Exhibit 5.1


                         CINDY SHY, P.C.
---------------------------------------------------------------------------
                    A PROFESSIONAL CORPORATION


October 29, 2001


Medi-Hut Co., Inc.
1935 Swarthmore Avenue
Lakewood, New Jersey 08701

      Re:   Medi-Hut, Inc.
            Registration Statement on Form SB-2
            To be filed on or about October 31, 2001

Medi-Hut, Co., Inc.:

      We are acting as counsel to Medi-Hut, Inc., a Delaware corporation (the
"Company"), in connection with the preparation of the above-referenced
registration statement on Form SB-2 (the "Registration Statement"), filed by
the Company with the Securities and Exchange Commission (the "Commission") on
or about October 31, 2001.  The Registration Statement relates to the
registration, under the Securities Act of 1933, as amended (the "Act"), of
1,850,000 common shares, par value $0.001, previously issued or to be issued
by the Company.  Capitalized terms used herein and not otherwise defined have
the meanings given to them in the Registration Statement.

      This opinion is delivered in accordance with the requirements of Item
601(b)(5) of Regulation S-B promulgated under the Act.

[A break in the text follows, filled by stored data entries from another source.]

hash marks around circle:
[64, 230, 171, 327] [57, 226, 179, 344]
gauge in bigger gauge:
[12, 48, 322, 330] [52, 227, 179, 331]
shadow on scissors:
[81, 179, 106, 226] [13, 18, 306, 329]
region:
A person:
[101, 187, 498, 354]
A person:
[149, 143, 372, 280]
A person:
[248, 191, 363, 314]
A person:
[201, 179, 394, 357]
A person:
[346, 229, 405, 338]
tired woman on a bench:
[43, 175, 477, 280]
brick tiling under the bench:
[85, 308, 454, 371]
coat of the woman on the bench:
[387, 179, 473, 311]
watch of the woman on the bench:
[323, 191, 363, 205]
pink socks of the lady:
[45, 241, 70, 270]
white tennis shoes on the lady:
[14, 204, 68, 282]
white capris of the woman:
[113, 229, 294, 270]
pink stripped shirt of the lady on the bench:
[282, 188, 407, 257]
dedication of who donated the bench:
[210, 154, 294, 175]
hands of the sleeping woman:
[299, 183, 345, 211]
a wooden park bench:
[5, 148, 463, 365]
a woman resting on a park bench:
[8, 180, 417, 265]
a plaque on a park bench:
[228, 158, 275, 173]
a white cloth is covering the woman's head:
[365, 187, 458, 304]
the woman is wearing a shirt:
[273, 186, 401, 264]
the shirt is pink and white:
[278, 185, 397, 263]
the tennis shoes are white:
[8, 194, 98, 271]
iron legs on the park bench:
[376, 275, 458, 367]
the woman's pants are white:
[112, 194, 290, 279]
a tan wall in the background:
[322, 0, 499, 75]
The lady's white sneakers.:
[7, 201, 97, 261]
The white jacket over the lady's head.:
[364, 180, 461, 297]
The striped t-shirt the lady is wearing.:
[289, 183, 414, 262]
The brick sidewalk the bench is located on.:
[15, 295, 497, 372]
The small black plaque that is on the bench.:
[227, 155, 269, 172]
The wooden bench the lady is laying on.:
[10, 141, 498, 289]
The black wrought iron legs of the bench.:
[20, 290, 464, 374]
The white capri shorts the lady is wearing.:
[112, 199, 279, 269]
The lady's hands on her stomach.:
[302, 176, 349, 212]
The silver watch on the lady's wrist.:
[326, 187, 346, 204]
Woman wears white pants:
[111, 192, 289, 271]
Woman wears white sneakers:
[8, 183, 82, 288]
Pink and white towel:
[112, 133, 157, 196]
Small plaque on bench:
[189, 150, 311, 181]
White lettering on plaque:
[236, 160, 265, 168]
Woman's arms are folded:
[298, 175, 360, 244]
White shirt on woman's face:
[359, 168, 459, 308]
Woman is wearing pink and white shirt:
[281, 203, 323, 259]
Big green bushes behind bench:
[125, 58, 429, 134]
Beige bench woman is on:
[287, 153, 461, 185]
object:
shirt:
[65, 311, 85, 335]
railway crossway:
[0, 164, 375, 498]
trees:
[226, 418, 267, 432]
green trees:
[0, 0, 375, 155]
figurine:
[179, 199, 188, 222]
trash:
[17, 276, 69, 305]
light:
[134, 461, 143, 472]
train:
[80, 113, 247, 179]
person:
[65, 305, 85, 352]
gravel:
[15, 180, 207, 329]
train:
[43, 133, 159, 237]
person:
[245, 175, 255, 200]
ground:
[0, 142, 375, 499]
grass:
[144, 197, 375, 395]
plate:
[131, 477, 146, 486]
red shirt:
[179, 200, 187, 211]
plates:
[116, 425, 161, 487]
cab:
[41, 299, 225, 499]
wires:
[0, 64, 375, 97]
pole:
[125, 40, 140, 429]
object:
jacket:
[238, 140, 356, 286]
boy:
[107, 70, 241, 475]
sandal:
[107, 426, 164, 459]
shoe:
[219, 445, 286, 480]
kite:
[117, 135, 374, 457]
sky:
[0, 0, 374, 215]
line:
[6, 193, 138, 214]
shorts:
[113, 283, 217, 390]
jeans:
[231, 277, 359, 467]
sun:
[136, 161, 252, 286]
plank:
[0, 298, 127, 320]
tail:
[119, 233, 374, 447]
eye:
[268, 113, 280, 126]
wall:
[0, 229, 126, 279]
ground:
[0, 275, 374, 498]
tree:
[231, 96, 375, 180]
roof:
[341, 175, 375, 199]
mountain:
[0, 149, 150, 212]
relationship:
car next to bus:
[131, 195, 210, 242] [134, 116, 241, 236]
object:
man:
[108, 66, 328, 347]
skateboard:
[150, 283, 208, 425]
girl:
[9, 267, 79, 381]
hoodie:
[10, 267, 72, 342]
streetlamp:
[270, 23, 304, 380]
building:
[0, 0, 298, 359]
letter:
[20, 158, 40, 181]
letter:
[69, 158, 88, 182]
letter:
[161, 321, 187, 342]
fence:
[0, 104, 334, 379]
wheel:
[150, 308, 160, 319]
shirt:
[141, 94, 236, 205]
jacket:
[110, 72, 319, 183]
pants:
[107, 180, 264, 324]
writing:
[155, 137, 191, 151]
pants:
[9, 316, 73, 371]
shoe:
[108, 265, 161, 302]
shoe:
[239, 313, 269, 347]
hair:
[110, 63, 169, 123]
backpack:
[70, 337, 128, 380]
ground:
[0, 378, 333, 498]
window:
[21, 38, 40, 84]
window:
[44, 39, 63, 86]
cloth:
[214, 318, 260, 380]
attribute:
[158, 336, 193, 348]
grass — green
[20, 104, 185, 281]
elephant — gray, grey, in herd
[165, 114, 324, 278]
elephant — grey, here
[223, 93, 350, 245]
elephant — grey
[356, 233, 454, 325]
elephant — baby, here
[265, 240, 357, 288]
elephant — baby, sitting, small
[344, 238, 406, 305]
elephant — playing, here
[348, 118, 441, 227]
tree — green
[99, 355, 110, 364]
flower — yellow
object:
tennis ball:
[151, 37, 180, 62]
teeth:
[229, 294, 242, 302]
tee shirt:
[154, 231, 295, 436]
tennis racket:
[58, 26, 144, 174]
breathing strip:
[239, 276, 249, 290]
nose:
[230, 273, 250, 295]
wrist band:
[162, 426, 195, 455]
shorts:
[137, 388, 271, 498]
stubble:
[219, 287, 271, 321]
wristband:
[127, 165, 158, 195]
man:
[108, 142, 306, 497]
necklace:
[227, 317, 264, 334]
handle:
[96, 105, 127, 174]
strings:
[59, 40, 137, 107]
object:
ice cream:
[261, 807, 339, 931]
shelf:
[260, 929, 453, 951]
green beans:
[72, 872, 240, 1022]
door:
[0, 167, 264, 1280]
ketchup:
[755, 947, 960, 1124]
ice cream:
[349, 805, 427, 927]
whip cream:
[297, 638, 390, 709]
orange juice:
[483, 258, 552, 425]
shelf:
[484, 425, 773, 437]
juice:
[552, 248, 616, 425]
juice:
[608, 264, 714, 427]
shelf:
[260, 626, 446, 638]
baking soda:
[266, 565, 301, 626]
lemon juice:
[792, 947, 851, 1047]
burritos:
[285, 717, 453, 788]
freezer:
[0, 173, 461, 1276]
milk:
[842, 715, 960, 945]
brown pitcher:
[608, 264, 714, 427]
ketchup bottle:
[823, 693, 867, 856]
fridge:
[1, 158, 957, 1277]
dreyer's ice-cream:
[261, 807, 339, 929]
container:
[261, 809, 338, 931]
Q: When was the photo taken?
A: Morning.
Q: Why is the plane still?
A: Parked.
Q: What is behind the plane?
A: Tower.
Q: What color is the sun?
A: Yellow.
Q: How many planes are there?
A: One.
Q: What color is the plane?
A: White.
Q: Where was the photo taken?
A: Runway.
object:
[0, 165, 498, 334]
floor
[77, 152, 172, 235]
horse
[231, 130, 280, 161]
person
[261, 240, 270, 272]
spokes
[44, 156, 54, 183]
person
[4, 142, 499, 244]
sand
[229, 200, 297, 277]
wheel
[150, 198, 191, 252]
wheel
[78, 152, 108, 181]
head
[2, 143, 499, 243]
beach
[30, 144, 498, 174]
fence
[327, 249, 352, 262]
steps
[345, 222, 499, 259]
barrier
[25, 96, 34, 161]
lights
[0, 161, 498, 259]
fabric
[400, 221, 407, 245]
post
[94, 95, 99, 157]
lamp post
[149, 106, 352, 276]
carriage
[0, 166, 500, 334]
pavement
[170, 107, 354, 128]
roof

      In connection with this opinion, we have examined and are familiar with
originals or copies, certified or otherwise identified to our satisfaction, of
(i) the Articles of Incorporation of the Company; (ii) certain resolutions and
written consents of the Board of Directors of the Company relating to the
issuance and registration of the shares (iii) the Registration Statement, and
(iv) such other documents as we have deemed necessary or appropriate as the
basis for the opinions set forth below.  In such examination, we have assumed
the genuineness of all signatures, the legal capacity of natural persons, the
authenticity of all documents submitted to us as certified or photostatic
copies and the authenticity of the originals of such latter documents.  As to
any facts material to this opinion which we did not independently establish or
verify, we have relied upon statements and representations of officers and
other representatives of the Company and others.  Members of our firm are
admitted to the practice of law in the State of Utah, and we express no
opinion as to the laws of any other jurisdiction.

      Based on and subject to the foregoing, we are of the opinion that the
600,000 common shares to be issued by the Company upon exercise of the
warrants, and paid for upon such exercise, will be duly authorized and validly
issued, and fully paid and non-assessable.




______________________________________________________________________________
 525 South 300 East * Salt Lake City, Utah 84111 * (801) 323-2392



Medi-Hut, Inc.
October 29, 2001
Page 2


      We hereby consent to the filing of this opinion with the Commission as
Exhibit 5.1 to the Registration Statement.  We also consent to the reference
to our firm under the caption "Interest of Experts and Counsel" in the
Registration Statement.  In giving this consent, we do not thereby admit that
we are included in the category of persons whose consent is required under
Section 7 of the Act or the rules and regulations of the Commission.


                                    Sincerely,

                                    /s/ Cindy Shy P.C.

                                    Cindy Shy, P.C.